(Dataset entries)
=-=-=

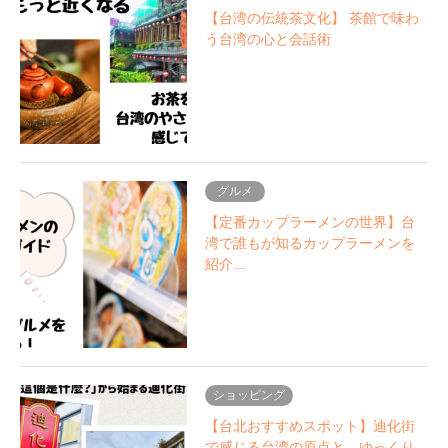
【台湾の伝統茶文化】 茶館で味わ
う台湾の心と会話術
グルメ
【定番カップラーメンの世界】台
湾で誰もが知るカップラーメンを
紹介…
ショッピング
【台北おすすめスポット】迪化街
で感じる台湾の原点と、ゆっくり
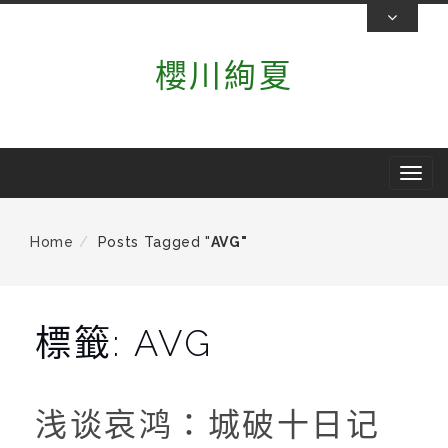
Skip
To
櫻川絢夏
Content
T
o
g
Home
Posts Tagged "
AVG"
g
l
e
標籤:
AVG
n
a
v
浅谈哀鸿：城破十日记
i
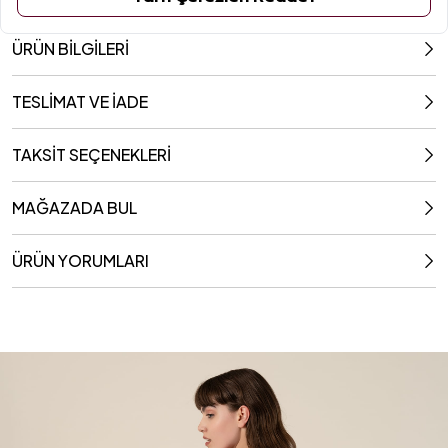
ÜRÜN BİLGİLERİ
TESLİMAT VE İADE
TAKSİT SEÇENEKLERİ
MAĞAZADA BUL
ÜRÜN YORUMLARI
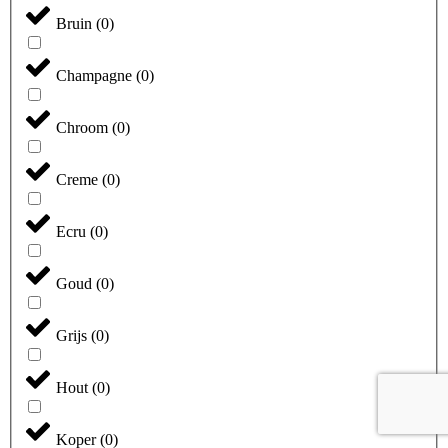
Bruin
(
0
)
Champagne
(
0
)
Chroom
(
0
)
Creme
(
0
)
Ecru
(
0
)
Goud
(
0
)
Grijs
(
0
)
Hout
(
0
)
Koper
(
0
)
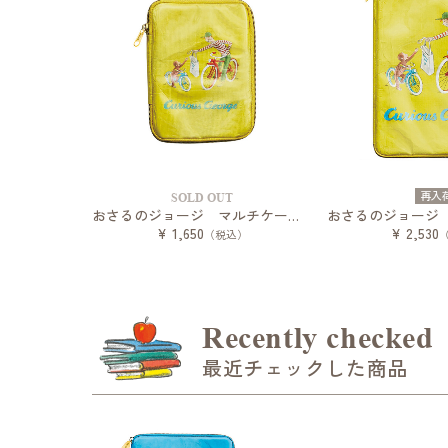
再入
SOLD OUT
おさるのジョージ マルチケース バイセコーブック
¥ 1,650
¥ 2,530
（税込）
Recently checked
最近チェックした商品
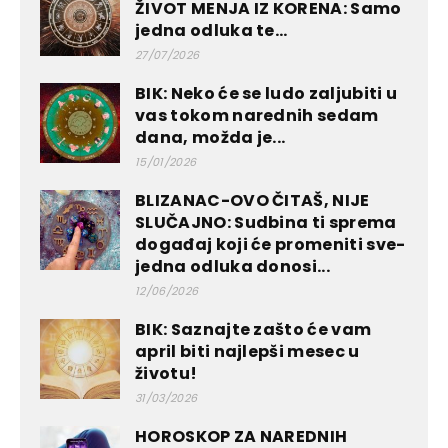
ŽIVOT MENJA IZ KORENA: Samo
jedna odluka te...
27/07/2026
BIK: Neko će se ludo zaljubiti u
vas tokom narednih sedam
dana, možda je...
15/01/2026
BLIZANAC-OVO ČITAŠ, NIJE
SLUČAJNO: Sudbina ti sprema
događaj koji će promeniti sve-
jedna odluka donosi...
12/06/2026
BIK: Saznajte zašto će vam
april biti najlepši mesec u
životu!
31/03/2026
HOROSKOP ZA NAREDNIH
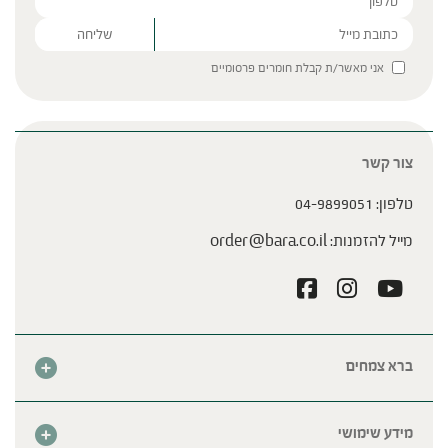
Please leave this field empty.
אני מאשר/ת קבלת חומרים פרסומיים
צור קשר
טלפון:
04-9899051
מייל להזמנות:
order@bara.co.il
ברא צמחים
אודות
חנות
מידע שימושי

=-=-=

Requirement:
Put the lines above into a Markdown table with the columns "No." and "Text," numbering each line in order and omitting blank lines. Leave the pictures out of the table.

Final answer:
| No. | Text |
|---|---|
| 1 | 【台湾の伝統茶文化】 茶館で味わ |
| 2 | う台湾の心と会話術 |
| 3 | グルメ |
| 4 | 【定番カップラーメンの世界】台 |
| 5 | 湾で誰もが知るカップラーメンを |
| 6 | 紹介… |
| 7 | ショッピング |
| 8 | 【台北おすすめスポット】迪化街 |
| 9 | で感じる台湾の原点と、ゆっくり |
| 10 | Skip |
| 11 | To |
| 12 | 櫻川絢夏 |
| 13 | Content |
| 14 | T |
| 15 | o |
| 16 | g |
| 17 | Home |
| 18 | Posts Tagged " |
| 19 | AVG" |
| 20 | g |
| 21 | l |
| 22 | e |
| 23 | 標籤: |
| 24 | AVG |
| 25 | n |
| 26 | a |
| 27 | v |
| 28 | 浅谈哀鸿：城破十日记 |
| 29 | i |
| 30 | ÜRÜN BİLGİLERİ |
| 31 | TESLİMAT VE İADE |
| 32 | TAKSİT SEÇENEKLERİ |
| 33 | MAĞAZADA BUL |
| 34 | ÜRÜN YORUMLARI |
| 35 | Bruin |
| 36 | ( |
| 37 | 0 |
| 38 | ) |
| 39 | Champagne |
| 40 | ( |
| 41 | 0 |
| 42 | ) |
| 43 | Chroom |
| 44 | ( |
| 45 | 0 |
| 46 | ) |
| 47 | Creme |
| 48 | ( |
| 49 | 0 |
| 50 | ) |
| 51 | Ecru |
| 52 | ( |
| 53 | 0 |
| 54 | ) |
| 55 | Goud |
| 56 | ( |
| 57 | 0 |
| 58 | ) |
| 59 | Grijs |
| 60 | ( |
| 61 | 0 |
| 62 | ) |
| 63 | Hout |
| 64 | ( |
| 65 | 0 |
| 66 | ) |
| 67 | Koper |
| 68 | ( |
| 69 | 0 |
| 70 | ) |
| 71 | 再入 |
| 72 | SOLD OUT |
| 73 | おさるのジョージ マルチケース バイセコーブック |
| 74 | ¥ 1,650 |
| 75 | ¥ 2,530 |
| 76 | （税込） |
| 77 | Recently checked |
| 78 | 最近チェックした商品 |
| 79 | ŽIVOT MENJA IZ KORENA: Samo |
| 80 | jedna odluka te... |
| 81 | 27/07/2026 |
| 82 | BIK: Neko će se ludo zaljubiti u |
| 83 | vas tokom narednih sedam |
| 84 | dana, možda je... |
| 85 | 15/01/2026 |
| 86 | BLIZANAC-OVO ČITAŠ, NIJE |
| 87 | SLUČAJNO: Sudbina ti sprema |
| 88 | događaj koji će promeniti sve- |
| 89 | jedna odluka donosi... |
| 90 | 12/06/2026 |
| 91 | BIK: Saznajte zašto će vam |
| 92 | april biti najlepši mesec u |
| 93 | životu! |
| 94 | 31/03/2026 |
| 95 | HOROSKOP ZA NAREDNIH |
| 96 | Please leave this field empty. |
| 97 | אני מאשר/ת קבלת חומרים פרסומיים |
| 98 | צור קשר |
| 99 | טלפון: |
| 100 | 04-9899051 |
| 101 | מייל להזמנות: |
| 102 | order@bara.co.il |
| 103 | ברא צמחים |
| 104 | אודות |
| 105 | חנות |
| 106 | מידע שימושי |